Recently I have been studying if we can apply the social network analysis (SNA) to Subversion repositories. I also wrote a
blog post on it. I am using the sqlite3 database created with SVNPlot to study the SNA.
The idea is to create social network graphs by
- treating Authors and Files as 'graph nodes'
- A link (or edge) is created between the author and the file he created.
- A link (or edge) is created between two files when the files are edited as part of single revision
- Graphs thus generated are analysed for degree centrality, closeness centrality, how the centrality is changing over time, clusters of files which are generally edited together.
This time also I am using
Rietveld project as an example. And I am using
NetworkX (for network analysis),
Matplotlib (for generating graphs/outputing network diagrams),
GraphViz (for graph layouts),
PyDot(for interfacing between the NetworkX and GraphViz).
It is amazing how quickly you can prototype something by using the excellent opensource software like NetworkX, Matplotlib etc and a language like Python.
Given below the different graphs generated/analysis and my interpretation. Please note that I am not an exert on Social Network analysis (SNA). So if you find a mistake, please add it in comment and I will correct it.
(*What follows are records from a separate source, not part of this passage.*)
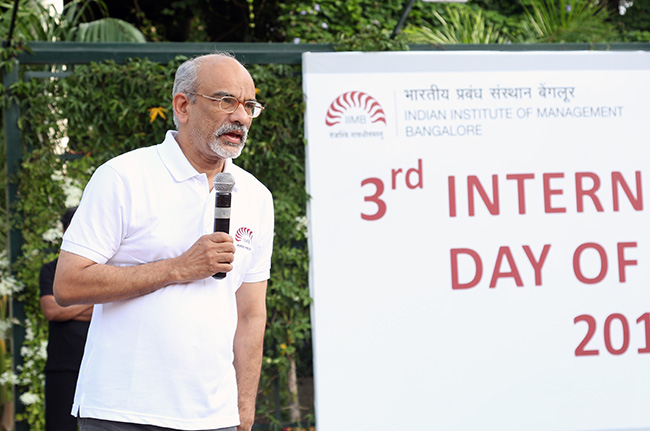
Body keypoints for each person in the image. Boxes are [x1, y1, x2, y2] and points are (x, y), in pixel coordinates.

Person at [53, 52, 274, 431]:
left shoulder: (255, 196)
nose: (240, 116)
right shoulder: (123, 176)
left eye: (249, 105)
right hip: (122, 413)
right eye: (226, 101)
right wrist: (177, 268)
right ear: (183, 105)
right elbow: (68, 284)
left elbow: (251, 313)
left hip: (215, 417)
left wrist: (243, 409)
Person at [40, 206, 93, 431]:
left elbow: (114, 306)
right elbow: (51, 310)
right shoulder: (51, 270)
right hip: (63, 366)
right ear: (65, 231)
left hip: (96, 365)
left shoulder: (106, 269)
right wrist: (96, 298)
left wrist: (70, 299)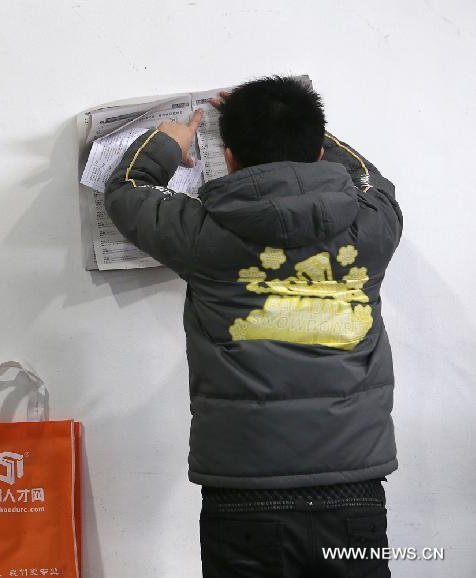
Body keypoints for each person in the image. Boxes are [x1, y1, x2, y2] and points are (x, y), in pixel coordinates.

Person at [105, 77, 402, 577]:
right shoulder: (372, 223)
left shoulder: (201, 231)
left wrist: (165, 140)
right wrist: (299, 128)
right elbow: (370, 176)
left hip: (243, 495)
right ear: (316, 148)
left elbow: (128, 191)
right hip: (354, 487)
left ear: (230, 158)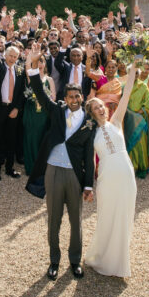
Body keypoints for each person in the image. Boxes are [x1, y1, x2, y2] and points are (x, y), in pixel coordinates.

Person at [24, 43, 97, 281]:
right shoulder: (56, 111)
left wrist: (88, 185)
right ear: (64, 98)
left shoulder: (89, 122)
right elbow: (39, 91)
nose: (74, 100)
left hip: (75, 175)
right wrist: (34, 65)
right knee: (53, 220)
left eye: (77, 96)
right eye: (70, 96)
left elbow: (88, 155)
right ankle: (54, 261)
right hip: (53, 171)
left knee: (76, 222)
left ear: (82, 97)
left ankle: (75, 261)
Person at [84, 65, 138, 278]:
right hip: (106, 177)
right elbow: (89, 162)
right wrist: (88, 186)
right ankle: (102, 258)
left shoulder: (116, 121)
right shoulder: (90, 134)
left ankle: (121, 261)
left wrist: (132, 71)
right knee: (107, 217)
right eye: (96, 107)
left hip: (125, 173)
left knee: (125, 215)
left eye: (102, 105)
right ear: (90, 112)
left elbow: (125, 95)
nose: (101, 108)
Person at [0, 42, 26, 180]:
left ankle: (9, 168)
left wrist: (17, 108)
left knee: (11, 139)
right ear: (5, 55)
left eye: (15, 57)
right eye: (10, 56)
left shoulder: (20, 70)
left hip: (12, 109)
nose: (12, 59)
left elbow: (21, 92)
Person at [22, 53, 55, 177]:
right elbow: (27, 67)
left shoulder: (49, 80)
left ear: (45, 63)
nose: (40, 64)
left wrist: (45, 97)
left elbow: (54, 97)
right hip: (31, 113)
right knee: (30, 138)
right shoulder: (31, 76)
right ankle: (30, 167)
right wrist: (31, 56)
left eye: (42, 61)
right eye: (38, 61)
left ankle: (42, 167)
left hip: (44, 115)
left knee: (42, 140)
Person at [126, 62, 149, 179]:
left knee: (141, 142)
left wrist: (140, 112)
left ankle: (142, 166)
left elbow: (147, 104)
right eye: (132, 73)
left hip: (140, 119)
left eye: (136, 73)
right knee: (129, 143)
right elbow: (122, 103)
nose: (134, 75)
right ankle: (130, 167)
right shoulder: (125, 86)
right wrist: (130, 114)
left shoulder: (143, 87)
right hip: (129, 119)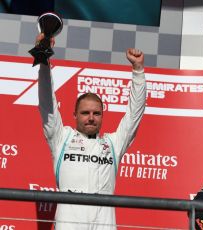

Some background on RietVeld Project : This project is started in May 2008. So data is available for 8-9 months. It is hosted on Google code and written in Python. The analysis is based on data upto 25 Jan 2009 (i.e. upto revision 392)
Author Network Graphs:
First lets look at the Author Network Graphs. The assumptions are
- Author and files are treated as nodes
- When author edits/adds a file a link/edge is created between the author and file
- Number of edits (commits) are treated as 'weight' of the link
- I have removed the edges with weight 1 to reduce the chances of errors.